Her aesthetic concept of juxtaposed differences is reaffirmed in the titling of her “THEY Shanshui” series. “THEY” is inspired by the creature Lei (類) from the Classic of Mountains and Seas. Part human, part cat, Lei was a hermaphroditic creature that eludes gender boundaries. The Merriam-Webster Dictionary announced in 2019 that “they” can be used as a singular or plural pronoun that refers to someone whose gender identity is neither entirely male nor entirely female. To the artist, this idea echoes the decentralization, nonbinariness, and ambiguity in her work. Both Lei and They are distinguished by their inherent juxtaposed differences and evasive state of being.

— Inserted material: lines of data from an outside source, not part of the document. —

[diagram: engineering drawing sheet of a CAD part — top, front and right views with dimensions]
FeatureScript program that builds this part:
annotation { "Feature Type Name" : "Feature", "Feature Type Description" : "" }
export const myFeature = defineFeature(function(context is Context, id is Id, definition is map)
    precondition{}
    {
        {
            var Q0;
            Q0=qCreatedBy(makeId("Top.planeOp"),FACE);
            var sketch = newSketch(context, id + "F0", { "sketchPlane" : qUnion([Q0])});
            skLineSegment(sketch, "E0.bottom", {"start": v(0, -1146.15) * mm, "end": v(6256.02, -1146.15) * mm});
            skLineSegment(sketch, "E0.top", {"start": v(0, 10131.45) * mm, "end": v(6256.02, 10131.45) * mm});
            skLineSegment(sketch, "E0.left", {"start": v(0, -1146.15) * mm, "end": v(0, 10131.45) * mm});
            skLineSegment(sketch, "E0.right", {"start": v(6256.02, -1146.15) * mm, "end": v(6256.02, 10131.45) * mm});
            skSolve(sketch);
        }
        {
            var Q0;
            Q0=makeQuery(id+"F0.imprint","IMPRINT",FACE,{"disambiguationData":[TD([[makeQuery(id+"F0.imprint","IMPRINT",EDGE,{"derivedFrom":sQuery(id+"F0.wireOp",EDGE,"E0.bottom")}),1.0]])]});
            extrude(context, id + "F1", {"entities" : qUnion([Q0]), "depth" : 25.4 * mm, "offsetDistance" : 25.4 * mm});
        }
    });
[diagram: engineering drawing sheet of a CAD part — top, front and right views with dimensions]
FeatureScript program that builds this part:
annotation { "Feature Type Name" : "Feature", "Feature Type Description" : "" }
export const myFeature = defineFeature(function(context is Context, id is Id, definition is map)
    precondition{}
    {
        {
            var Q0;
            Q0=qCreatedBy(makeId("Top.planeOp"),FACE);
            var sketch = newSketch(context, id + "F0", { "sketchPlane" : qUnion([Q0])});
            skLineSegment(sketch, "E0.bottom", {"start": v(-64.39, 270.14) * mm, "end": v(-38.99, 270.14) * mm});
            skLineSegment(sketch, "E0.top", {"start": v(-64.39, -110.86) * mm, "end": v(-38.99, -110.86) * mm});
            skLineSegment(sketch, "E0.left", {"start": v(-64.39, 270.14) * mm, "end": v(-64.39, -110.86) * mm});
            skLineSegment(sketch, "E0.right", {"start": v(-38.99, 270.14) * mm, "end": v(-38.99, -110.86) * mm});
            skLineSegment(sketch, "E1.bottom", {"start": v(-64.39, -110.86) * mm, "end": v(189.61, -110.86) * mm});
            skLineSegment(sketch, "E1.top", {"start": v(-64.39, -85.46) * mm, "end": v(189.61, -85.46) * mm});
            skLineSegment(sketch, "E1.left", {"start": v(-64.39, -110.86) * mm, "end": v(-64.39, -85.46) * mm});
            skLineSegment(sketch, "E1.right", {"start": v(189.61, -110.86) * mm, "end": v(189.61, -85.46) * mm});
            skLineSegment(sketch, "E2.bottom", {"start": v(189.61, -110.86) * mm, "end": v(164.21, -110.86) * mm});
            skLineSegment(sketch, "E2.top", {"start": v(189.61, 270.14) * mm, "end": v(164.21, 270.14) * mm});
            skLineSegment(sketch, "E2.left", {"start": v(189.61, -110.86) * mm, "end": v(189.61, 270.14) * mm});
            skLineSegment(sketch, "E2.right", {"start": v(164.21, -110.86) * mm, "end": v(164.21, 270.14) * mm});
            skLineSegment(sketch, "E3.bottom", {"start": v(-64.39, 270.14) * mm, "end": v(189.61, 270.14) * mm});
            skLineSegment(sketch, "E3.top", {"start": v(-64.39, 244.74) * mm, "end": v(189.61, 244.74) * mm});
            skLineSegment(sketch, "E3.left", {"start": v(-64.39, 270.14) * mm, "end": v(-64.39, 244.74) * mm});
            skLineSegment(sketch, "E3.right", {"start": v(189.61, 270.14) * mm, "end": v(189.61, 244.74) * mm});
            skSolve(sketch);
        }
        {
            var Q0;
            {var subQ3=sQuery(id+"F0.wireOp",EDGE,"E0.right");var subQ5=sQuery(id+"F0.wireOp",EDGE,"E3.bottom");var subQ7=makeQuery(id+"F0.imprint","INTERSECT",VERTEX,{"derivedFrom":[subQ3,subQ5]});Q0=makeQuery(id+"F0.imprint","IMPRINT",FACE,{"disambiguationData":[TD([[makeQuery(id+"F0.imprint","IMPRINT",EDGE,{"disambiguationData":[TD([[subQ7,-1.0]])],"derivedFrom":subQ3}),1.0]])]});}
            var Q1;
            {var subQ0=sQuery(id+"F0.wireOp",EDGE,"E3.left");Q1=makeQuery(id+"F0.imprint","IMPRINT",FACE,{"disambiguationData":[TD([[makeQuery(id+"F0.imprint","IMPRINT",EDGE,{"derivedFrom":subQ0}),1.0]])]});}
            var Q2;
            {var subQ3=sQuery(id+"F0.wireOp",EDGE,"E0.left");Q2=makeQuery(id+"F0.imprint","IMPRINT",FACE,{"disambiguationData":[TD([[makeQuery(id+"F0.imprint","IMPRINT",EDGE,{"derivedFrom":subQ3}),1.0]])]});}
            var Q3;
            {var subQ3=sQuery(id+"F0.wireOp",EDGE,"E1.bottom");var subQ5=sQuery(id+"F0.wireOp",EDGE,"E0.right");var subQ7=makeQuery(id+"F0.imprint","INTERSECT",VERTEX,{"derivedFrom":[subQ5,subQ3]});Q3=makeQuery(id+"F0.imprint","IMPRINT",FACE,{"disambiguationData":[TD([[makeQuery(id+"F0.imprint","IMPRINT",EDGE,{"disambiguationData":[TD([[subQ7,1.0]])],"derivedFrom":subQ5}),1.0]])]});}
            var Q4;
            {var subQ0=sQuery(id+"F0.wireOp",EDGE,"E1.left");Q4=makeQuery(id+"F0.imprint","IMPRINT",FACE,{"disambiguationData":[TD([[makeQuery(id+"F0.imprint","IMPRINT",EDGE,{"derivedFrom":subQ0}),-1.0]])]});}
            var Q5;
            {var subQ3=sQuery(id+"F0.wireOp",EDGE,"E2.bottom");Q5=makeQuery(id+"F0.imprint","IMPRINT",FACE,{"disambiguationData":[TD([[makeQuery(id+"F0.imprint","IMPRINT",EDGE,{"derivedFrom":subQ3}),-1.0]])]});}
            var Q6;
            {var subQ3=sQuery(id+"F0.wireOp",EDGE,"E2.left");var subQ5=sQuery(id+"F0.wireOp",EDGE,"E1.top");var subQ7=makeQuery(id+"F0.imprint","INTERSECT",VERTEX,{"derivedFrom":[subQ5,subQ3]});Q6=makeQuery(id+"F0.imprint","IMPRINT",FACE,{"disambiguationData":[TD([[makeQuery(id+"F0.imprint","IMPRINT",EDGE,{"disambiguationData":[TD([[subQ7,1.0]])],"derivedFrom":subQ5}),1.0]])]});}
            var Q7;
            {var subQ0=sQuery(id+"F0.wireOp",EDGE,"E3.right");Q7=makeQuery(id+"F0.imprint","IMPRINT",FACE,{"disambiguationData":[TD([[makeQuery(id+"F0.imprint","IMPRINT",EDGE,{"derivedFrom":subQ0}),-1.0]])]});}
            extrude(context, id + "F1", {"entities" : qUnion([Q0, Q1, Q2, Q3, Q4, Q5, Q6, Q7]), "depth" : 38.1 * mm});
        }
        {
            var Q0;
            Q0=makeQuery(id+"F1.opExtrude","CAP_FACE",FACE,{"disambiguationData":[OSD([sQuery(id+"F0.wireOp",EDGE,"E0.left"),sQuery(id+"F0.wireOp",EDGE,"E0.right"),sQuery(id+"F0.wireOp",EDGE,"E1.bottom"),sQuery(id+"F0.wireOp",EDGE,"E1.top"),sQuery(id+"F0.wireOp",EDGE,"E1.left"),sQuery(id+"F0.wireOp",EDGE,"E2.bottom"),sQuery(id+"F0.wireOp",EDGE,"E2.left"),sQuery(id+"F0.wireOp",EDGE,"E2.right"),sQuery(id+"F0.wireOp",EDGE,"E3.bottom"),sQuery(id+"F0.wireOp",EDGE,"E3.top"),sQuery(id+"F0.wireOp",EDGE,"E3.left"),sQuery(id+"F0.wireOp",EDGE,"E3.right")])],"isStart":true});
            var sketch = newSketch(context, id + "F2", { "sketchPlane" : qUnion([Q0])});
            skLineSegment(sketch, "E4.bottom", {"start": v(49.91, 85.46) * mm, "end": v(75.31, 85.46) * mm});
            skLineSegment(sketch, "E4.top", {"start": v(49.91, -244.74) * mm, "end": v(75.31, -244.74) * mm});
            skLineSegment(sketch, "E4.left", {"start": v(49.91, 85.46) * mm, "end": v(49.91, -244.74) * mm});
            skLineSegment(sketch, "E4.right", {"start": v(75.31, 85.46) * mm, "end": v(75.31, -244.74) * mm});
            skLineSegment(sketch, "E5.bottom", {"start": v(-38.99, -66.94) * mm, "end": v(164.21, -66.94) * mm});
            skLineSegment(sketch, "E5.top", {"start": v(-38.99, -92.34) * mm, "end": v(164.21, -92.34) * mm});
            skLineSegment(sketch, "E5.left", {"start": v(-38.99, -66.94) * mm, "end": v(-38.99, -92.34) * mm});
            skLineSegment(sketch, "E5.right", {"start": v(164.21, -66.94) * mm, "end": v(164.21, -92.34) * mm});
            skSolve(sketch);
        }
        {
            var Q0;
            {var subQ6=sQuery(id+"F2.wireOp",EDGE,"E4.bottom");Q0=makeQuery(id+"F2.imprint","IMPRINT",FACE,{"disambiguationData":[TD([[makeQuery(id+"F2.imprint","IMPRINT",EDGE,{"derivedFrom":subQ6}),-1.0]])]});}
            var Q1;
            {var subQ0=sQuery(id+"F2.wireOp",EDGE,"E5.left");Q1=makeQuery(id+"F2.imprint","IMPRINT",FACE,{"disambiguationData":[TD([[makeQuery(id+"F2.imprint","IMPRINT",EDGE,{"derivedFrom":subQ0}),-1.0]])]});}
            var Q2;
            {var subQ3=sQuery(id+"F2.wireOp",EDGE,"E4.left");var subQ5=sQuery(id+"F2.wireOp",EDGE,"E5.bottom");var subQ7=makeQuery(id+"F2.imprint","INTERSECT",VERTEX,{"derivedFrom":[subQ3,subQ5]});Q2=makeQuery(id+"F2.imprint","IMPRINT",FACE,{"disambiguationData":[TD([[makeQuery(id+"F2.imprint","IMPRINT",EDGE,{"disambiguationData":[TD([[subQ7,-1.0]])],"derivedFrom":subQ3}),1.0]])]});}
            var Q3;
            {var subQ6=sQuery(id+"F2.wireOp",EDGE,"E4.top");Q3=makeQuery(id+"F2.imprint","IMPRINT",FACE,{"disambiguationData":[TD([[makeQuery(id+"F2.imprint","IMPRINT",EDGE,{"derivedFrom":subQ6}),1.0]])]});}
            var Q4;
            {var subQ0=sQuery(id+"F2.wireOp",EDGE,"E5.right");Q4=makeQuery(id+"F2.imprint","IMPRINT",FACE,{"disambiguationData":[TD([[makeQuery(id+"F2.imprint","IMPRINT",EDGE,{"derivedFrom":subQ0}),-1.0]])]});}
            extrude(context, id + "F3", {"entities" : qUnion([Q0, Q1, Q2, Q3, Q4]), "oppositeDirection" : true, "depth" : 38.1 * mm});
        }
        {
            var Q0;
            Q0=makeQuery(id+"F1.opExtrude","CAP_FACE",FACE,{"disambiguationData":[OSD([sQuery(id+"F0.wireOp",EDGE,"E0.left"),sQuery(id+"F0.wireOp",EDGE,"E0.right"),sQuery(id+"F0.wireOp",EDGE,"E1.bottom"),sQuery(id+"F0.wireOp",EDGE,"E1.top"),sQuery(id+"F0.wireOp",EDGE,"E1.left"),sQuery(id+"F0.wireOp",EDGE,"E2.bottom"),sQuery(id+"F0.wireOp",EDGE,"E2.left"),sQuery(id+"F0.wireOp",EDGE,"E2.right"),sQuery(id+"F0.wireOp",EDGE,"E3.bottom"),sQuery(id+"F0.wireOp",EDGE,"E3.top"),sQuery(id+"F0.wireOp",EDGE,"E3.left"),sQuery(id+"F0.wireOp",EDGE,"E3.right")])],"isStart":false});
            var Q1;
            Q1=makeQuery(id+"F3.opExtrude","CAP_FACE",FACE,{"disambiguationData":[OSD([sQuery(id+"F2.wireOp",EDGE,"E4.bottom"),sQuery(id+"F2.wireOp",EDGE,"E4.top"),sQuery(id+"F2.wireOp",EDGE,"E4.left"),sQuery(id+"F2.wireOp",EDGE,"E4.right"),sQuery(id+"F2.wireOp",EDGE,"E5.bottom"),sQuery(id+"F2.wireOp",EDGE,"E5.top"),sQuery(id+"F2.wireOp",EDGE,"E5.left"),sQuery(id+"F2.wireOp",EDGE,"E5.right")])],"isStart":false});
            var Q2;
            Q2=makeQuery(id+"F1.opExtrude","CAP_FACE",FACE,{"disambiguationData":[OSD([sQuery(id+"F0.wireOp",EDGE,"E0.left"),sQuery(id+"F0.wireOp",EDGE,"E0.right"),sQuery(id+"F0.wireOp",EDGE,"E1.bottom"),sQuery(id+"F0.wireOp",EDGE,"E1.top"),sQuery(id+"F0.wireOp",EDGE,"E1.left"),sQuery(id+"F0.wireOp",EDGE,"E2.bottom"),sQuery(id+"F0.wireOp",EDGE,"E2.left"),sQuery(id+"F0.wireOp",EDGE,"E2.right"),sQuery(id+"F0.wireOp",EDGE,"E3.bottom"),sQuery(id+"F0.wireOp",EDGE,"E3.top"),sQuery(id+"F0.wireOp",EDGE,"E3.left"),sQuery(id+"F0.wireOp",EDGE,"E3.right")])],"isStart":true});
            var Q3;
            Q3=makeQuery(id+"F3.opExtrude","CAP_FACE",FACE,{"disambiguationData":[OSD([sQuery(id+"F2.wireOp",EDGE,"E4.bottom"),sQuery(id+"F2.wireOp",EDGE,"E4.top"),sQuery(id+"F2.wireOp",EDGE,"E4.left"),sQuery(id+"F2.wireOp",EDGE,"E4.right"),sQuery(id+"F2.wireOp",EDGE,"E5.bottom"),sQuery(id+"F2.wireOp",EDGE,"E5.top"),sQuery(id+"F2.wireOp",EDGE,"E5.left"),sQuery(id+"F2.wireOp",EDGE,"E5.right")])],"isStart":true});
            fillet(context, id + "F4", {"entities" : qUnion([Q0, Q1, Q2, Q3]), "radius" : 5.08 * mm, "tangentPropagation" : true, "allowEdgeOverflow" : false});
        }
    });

Through her investigation of cun, the artist subverts the ages-long tradition of ink by reconstructing form and meaning in the Manual of Yuan’s Texturizing Strokes and “THEY Shanshui” series, where juxtaposed differences emerge as her aesthetic concept, collages of blocks as her painting style. Unhindered, she moves between emotion and materiality, tradition and contemporaneity. While the exhibition delves into hidden emotion in texture, it reveals in the form and meaning of cun blocks the artist’s subjectivity, not in physical manifestation, but in spirit and interiority hidden in plain sight.
About Yuan Hui-Li
Born in 1963 in Taipei, Taiwan, Yuan Hui-Li is also known as Yuan Shu. She received a bachelor’s degree from the first Chinese ink painting program of the National Institute of the Arts (now TNUA) in 1987, a master’s degree in ink painting from the Taipei National University of the Arts in 2005, and a doctoral degree in art creation and theory from the Tainan National University of the Arts in 2016. She is currently an adjunct assistant professor at the Center for General Education of the National Tsing Hua University. Her work is housed in the collections of several international institutions, including the UBS (Union Bank of Switzerland), London, UK; National Taiwan Museum of Fine Arts, Taichung, Taiwan; Art Bank Taiwan, Taichung, Taiwan; Kaohsiung Museum of Fine Arts, Kaohsiung, Taiwan; Kuandu Museum of Fine Arts, Taipei, Taiwan; Juming Museum, New Taipei City, Taiwan; and Han House Museum, Hangzhou, China. Notable exhibitions include Force Field and Variations: The Cross-Culturally of Ink Painting, Remarkable Cultivation Art Gallery, Tainan, Taiwan (2017); Reading the Landscape: Stories From Artists, Kaohsiung Museum of Fine Arts, Kaohsiung, Taiwan (2016); A Place of One’s Own: Juming Museum Collection, Juming Museum, New Taipei City, Taiwan (2016); Reshaping Tradition, China Central Academy of Fine Arts, Beijing, China (2015); Collection and Dialogue — Taiwan’s Contemporary Ink Painting, Kaohsiung Museum of Fine Arts, Kaohsiung, Taiwan (2014); The New Space: 2009 Exhibition of Contemporary Cross-Strait Ink Paintings, National Taiwan Museum of Fine Arts, Taichung, Taiwan (2009); Form, Idea, Essence, Rhythm: Contemporary East Asian Ink Painting, Taipei Fine Arts Museum, Taipei, Taiwan (2008); and Innovational and Experimental Chinese Ink Painting, Taipei Fine Arts Museum, Taipei, Taiwan (1992).